N is for Naked

1. being without clothing or covering; nude.
2. defenseless; unprotected; exposed.

Despite the fact that GenPink is well pink and I mention bras in my intro the majority of the posts on this blog are fairly unisex. With that being said, this is my disclaimer that this is a female specific post. I’m sorry guys I know with the word naked in the title how could this post not be for you. :D Perhaps I’ll make it up to you in the future.

This guest post was written by Karly Randolph Pitman, a writer, speaker, blogger, and mother of four, offers encouragement for women at First Ourselves.

My 20s were spent in a perpetual quest for skinniness, a relentless pursuit of wearing a size 2. I hated my body. I loathed it. I so desperately wanted it to be…perfect.

Is it any coincidence that my 20s were also full of depression, low self-esteem, and feelings of worthlessness?

At the time, I thought it didn’t matter that I hated my body. After all, I was in good company: most other women I know did, too. I thought the only person I was hurting was myself.

I was so wrong.

Hating my body didn’t just affect me; it affected every woman. Do you despise our culture of female body hatred, of the incessant pull towards physical perfection? I helped create that. Maybe you have, too.

Every little girl on a diet? She was simply following in my footsteps.

I look at my daughters, one a beautiful little girl; the other, a beautiful young woman on the cusp of adolescence. They are fortunate, and blessed to live in modern times. Their foremothers have paved the way for them, clearing the obstacles that hindered earlier generations: They can vote, they have a voice; they can own property. They will witness the first woman in the Oval Office.

So what will prevent my girls from pursuing their dreams? What will keep them trapped? What will stunt their growth? Buying the lie that they are what they look like; that they have to be super skinny to be beautiful, that they must loathe and control and shape their female form into something unnaturally unattainable to be okay. The other freedoms won’t matter, if they aren’t free in their mind: free to love and accept themselves.

I have the power to change that. You do, too. That is why, as a woman, loving your body is some of the most important work that you can do.

It’s important because if it remains unaddressed, it will sabotage anything else you try to do. It’s scary to put yourself out on a limb, to offer your pearls to the world, and hope that it appreciates their value. It’s even scarier if your confidence is undermined, if you’re thinking of all the ways your body doesn’t measure up.

It’s important because you can’t separate your body from the other parts of yourself. You can’t love yourself and hate your body.

It’s important because you can’t be free and clear to love and accept others unconditionally, if you’re not loving and accepting, first, towards yourself.

It’s important because you can’t be the woman, daughter, friend, or woman you wish to be, if you’re consumed about thoughts about your body.

It’s important because hating your body keeps you stuck. It keeps you in bondage, just as surely as violence, sexism, and injustice does.

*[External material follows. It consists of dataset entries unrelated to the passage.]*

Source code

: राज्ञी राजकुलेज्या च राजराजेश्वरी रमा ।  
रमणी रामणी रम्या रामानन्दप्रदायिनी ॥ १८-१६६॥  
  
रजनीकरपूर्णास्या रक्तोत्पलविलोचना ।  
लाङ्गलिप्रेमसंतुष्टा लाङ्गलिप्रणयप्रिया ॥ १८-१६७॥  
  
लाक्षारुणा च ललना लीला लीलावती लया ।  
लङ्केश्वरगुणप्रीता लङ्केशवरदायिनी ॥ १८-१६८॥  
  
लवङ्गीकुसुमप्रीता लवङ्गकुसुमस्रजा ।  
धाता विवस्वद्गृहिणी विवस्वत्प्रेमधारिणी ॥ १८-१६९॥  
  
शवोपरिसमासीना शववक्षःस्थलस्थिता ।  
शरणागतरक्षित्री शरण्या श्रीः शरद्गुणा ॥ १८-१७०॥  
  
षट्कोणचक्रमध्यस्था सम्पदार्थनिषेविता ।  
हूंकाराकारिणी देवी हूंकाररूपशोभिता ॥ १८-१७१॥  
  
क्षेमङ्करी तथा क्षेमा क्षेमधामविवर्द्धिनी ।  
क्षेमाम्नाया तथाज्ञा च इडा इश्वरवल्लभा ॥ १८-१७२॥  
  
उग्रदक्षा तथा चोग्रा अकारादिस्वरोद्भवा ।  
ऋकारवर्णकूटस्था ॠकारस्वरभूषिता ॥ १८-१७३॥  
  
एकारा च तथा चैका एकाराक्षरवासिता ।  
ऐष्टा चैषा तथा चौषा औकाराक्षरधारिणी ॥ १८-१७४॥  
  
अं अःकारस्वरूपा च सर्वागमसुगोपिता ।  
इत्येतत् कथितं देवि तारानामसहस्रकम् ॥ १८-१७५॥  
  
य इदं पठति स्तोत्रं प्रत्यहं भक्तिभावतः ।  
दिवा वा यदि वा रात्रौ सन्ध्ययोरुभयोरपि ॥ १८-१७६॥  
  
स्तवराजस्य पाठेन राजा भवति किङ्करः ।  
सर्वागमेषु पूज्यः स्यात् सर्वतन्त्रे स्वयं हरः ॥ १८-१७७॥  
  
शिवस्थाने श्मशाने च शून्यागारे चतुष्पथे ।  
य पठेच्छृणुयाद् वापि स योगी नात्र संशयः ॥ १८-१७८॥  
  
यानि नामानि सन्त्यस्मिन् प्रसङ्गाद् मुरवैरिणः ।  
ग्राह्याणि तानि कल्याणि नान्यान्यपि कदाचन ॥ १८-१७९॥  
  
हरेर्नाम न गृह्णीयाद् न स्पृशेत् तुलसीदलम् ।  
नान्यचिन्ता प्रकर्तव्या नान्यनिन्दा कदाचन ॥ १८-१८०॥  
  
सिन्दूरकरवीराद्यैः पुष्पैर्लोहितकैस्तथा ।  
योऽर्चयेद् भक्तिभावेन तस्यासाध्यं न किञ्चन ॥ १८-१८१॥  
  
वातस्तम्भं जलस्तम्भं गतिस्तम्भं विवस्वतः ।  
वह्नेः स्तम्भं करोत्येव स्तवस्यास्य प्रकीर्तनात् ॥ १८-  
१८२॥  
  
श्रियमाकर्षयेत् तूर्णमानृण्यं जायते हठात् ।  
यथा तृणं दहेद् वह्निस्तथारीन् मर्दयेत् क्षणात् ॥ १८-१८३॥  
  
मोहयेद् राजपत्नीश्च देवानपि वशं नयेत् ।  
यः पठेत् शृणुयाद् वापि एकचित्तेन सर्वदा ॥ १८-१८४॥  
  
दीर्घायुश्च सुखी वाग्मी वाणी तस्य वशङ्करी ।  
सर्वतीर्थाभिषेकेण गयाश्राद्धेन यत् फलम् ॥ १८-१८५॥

It’s important because the world needs our sacred femininity.

It’s important because we can’t fix the “big” problems – war, hatred, genocide, or violence – until we first heal these issues internally, in our battle with ourselves.

If you think the world would be a better place if more women ran it, think about how we could run it if we weren’t so preoccupied on things that ultimately don’t matter. Try it from this perspective: if you had to think of a way to suppress the women of the world, what better way to do so than by feeding an obsessive distraction with appearance, so that women can’t focus their energy on what truly needs their help and devotion.

Let’s create a world where little girls aren’t dieting in kindergarten. Let’s create a world where emaciated women are not the ideal. Let’s create a world where we celebrate our bodies by using them to make the world a better place.

Let’s create our alternate universe.

First, ourselves: then, the world.

2 thoughts on “N is for Naked

  1. This one really struck a chord with me. I think that the whole body-fixation really comes into play in the twenties. Not sure why that is, but I see it in all my friends, my sisters…there are only a few people I know who never seem to comment at all on how they wish they were thinner. I hate how much I think about it, but then I can’t stop it even when I decide, “Today, I love my body”. It’s odd, because it’s almost unheard of to be completely at peace with your body – thighs, curvy tummy, size 6-16 and more.

    I truly hope things change – in the media, in our own minds, in the world.

    My nine year old sister was commenting on how she has tummy rolls, when she the most petite, skinny thing you’d ever see. I hate to think that her older sisters were the ones that taught her to look at herself in that way…and the sad thing is, I think we are to blame.

    It’s going to take a whole lot more than a few “normal size” models and those glorious Dove ads to change things, and I’m not sure where it is heading at this point…but we can only try our best to love ourselves first, and then hopefully the rest will come.